Department of Urology, Shanghai Children's Hospital, Shanghai Jiao Tong University, Shanghai 200040, China.
Asian J Androl. 2021 Sep-Oct;23(5):532-536. doi: 10.4103/aja.aja_19_21.
We aim to design a new glanuloplasty procedure combined with spongiosum to reduce the incidence of glans dehiscence and coronal fistula after proximal hypospadias repair. Patients who underwent urethroplasty by dorsal preputial island flap for proximal hypospadias between January 2014 and December 2016 were reviewed in this retrospective cohort study. Those who underwent spongiosum-combined glanuloplasty comprised the new-maneuver group, whereas those who underwent conventional glanuloplasty comprised the control group. The incidence of complications was then compared. In the new-maneuver group, dysplastic corpus spongiosum alongside lateral Buck's fascia (0.3-0.4 cm wide) on both sides of the urethral plate was separated from the proximal normal spongy tissue, joining into the glans wings to increase tissue volume and covering the neourethra in the glans penis. In the control group, the neourethra was covered with superficial fascia under the coronal sulcus. As a result, the new-maneuver and control groups comprised 47 and 28 patients, respectively. In the new-maneuver group, no glans dehiscence was detected; however, two (4.3%) patients had coronal fistula, two (4.3%) had urethral stricture, and four (8.5%) had diverticulum. In the control group, two (7.1%) patients had glans dehiscence, eight (28.6%) had coronal fistula, four (14.3%) had urethral stricture, one (3.6%) had diverticulum, and one (3.6%) had penile curvature recurrence. The new-maneuver group had less incidences of coronal fistula (P < 0.001), glans dehiscence (P = 0.033), and urethral stricture (P = 0.008) but had a higher incidence of diverticulum than the control group (P = 0.040). It clearly demonstrates that spongiosum-combined glanuloplasty can significantly reduce the incidences of coronal fistula and glans dehisce.

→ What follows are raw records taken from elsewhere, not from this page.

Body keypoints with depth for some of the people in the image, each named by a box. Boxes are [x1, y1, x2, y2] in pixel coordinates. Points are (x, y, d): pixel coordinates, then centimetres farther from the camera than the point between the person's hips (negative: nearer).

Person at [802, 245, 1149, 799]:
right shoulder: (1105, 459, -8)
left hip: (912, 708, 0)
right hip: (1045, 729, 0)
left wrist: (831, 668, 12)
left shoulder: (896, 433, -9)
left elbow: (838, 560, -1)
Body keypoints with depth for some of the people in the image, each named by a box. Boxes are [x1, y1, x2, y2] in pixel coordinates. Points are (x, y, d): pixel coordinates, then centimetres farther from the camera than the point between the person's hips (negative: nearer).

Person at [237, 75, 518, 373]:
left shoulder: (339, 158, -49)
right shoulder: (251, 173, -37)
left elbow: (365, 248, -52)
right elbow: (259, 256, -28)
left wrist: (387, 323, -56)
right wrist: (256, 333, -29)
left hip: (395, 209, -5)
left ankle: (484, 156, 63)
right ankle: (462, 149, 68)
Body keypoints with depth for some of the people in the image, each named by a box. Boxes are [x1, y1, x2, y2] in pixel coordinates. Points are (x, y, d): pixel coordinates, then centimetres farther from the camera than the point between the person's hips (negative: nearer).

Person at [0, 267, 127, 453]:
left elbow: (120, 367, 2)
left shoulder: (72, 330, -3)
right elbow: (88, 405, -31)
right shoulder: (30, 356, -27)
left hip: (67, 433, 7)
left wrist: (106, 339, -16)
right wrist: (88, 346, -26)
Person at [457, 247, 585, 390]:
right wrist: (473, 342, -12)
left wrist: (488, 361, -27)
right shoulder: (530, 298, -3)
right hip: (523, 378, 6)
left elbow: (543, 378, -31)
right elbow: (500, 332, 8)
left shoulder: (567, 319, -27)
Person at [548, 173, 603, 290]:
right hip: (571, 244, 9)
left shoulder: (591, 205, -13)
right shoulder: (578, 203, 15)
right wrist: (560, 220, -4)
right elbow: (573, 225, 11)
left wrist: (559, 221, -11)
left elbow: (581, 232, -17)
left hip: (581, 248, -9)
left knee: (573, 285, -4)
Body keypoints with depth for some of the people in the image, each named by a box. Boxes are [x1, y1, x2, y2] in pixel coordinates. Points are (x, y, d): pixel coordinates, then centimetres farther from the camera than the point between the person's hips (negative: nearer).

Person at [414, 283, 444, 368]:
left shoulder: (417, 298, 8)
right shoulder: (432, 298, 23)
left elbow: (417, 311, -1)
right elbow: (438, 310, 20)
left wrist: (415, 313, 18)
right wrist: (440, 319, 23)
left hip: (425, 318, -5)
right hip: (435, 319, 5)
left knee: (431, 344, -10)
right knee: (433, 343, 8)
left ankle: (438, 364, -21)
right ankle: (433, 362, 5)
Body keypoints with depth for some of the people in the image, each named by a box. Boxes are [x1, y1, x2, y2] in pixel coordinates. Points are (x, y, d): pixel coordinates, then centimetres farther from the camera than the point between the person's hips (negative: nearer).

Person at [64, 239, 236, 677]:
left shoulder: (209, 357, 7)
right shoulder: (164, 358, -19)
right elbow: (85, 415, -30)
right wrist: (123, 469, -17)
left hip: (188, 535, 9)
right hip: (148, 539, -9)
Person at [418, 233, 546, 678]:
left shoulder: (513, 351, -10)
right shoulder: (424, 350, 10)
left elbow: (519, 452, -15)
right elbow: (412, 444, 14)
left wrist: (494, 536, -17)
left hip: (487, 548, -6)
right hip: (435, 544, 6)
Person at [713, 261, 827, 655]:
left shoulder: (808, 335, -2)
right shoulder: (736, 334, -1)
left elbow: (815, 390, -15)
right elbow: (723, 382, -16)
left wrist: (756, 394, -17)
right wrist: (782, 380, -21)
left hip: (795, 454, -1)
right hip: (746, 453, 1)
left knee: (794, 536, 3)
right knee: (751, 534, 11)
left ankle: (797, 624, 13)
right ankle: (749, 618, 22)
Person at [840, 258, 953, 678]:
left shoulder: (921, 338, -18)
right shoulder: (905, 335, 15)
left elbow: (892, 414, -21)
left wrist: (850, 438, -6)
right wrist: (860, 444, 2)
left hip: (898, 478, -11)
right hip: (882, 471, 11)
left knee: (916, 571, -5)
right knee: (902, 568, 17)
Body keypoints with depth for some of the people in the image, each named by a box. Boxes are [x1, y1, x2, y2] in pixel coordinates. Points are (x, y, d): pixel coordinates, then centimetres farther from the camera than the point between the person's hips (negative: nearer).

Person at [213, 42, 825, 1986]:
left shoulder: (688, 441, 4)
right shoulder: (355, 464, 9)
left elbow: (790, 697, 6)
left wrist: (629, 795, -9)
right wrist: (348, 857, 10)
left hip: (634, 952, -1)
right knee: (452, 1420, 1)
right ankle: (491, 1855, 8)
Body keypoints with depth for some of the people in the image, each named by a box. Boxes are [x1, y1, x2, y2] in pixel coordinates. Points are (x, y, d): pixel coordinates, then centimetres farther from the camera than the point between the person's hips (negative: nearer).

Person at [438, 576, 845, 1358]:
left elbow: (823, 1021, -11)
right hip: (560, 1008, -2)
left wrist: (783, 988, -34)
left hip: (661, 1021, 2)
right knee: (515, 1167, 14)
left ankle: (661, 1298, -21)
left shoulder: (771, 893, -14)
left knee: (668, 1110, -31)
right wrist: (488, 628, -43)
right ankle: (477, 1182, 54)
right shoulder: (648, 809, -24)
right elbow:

我们旨在设计一种新的尿道下裂修复术式,即结合海绵体成形术来降低近端尿道下裂修复术后龟头裂开和冠状沟瘘的发生率。本回顾性队列研究纳入了 2014 年 1 月至 2016 年 12 月期间接受背侧包皮岛状瓣尿道成形术治疗近端尿道下裂的患者。其中接受海绵体成形联合龟头成形术的患者为新术式组,接受传统龟头成形术的患者为对照组。然后比较两组患者的并发症发生率。在新术式组,游离尿道板两侧的发育不良海绵体(0.3-0.4cm 宽)及其外侧的Buck筋膜与近端正常海绵体组织分离,形成龟头翼,增加组织体积并覆盖龟头阴茎的新尿道。在对照组,冠状沟下的浅筋膜覆盖新尿道。因此,新术式组和对照组分别纳入 47 例和 28 例患者。在新术式组,未发现龟头裂开;但有 2 例(4.3%)患者出现冠状沟瘘,2 例(4.3%)患者出现尿道狭窄,4 例(8.5%)患者出现憩室。在对照组,2 例(7.1%)患者出现龟头裂开,8 例(28.6%)患者出现冠状沟瘘,4 例(14.3%)患者出现尿道狭窄,1 例(3.6%)患者出现憩室,1 例(3.6%)患者出现阴茎弯曲复发。新术式组冠状沟瘘(P<0.001)、龟头裂开(P=0.033)和尿道狭窄(P=0.008)的发生率较低,但憩室的发生率较高(P=0.040)。这表明海绵体成形联合龟头成形术可显著降低冠状沟瘘和龟头裂开的发生率。